Trehearne stood up. The others were already moving, pouring into the corridor, laughing, talking, eager for the opened lock and home. Trehearne would have followed them, but Edri's hand was on him, and Kerrel was in front of him.

"You'll wait," said Kerrel. "Edri, you're responsible for him. See that he doesn't leave the ship."

He went out, and suddenly, for Trehearne, that keen fine edge of wonder was all gone. Shairn came up and gave him a reassuring smile. "Don't worry, Michael. Old Joris is a friend of mine." She went out, too, and Trehearne said to Edri, "Who is Joris?"

"The Coordinator of the Port. In his younger days he flew for Shairn's father." Edri sank down into a chair again. "Might as well take it easy. Kerrel's gone to make his report to Joris in person. This isn't the sort of thing you want too widely broadcast."

"Why Joris? I thought Kerrel worked for the Council."

"He does. But everything that goes in or out of this port has to clear through the Coordinator's office. Sit down, Trehearne, you make me nervous."

"Do you think she'll be able to do anything?"

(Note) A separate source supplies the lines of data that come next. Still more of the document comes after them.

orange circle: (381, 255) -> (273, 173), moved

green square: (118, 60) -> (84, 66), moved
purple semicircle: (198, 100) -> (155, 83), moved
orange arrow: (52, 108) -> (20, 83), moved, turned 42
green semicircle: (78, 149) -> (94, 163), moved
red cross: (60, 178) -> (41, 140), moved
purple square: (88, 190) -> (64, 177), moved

"I hope so. Damn it, sit down!"

He sat. There were noises in the ship, but they were unfamiliar ones, the impersonal clangings and boomings of freight hatches, machinery, the invading boots and unknown voices of dockside men. The sounds of the port outside came to him muffled and subdued, like the ceaseless roll of thunder a long way off. There was a feeling of cessation. The voyage was over. Out there a new sun was shining, there was air unbreathed by any man of Earth and a whole wide world waiting, a Vardda world, his as much as theirs, but he was barred from it, he was kept under hatches like a criminal, unable even to speak while strangers decided his fate. It scared him, and it angered him, and the more he felt trapped and helpless the more furious he got. His body would not stay still. He sprang up and began to stride the floor, and Edri watched him speculatively.

"Get good and mad," he said. "You can't fight unless you're mad."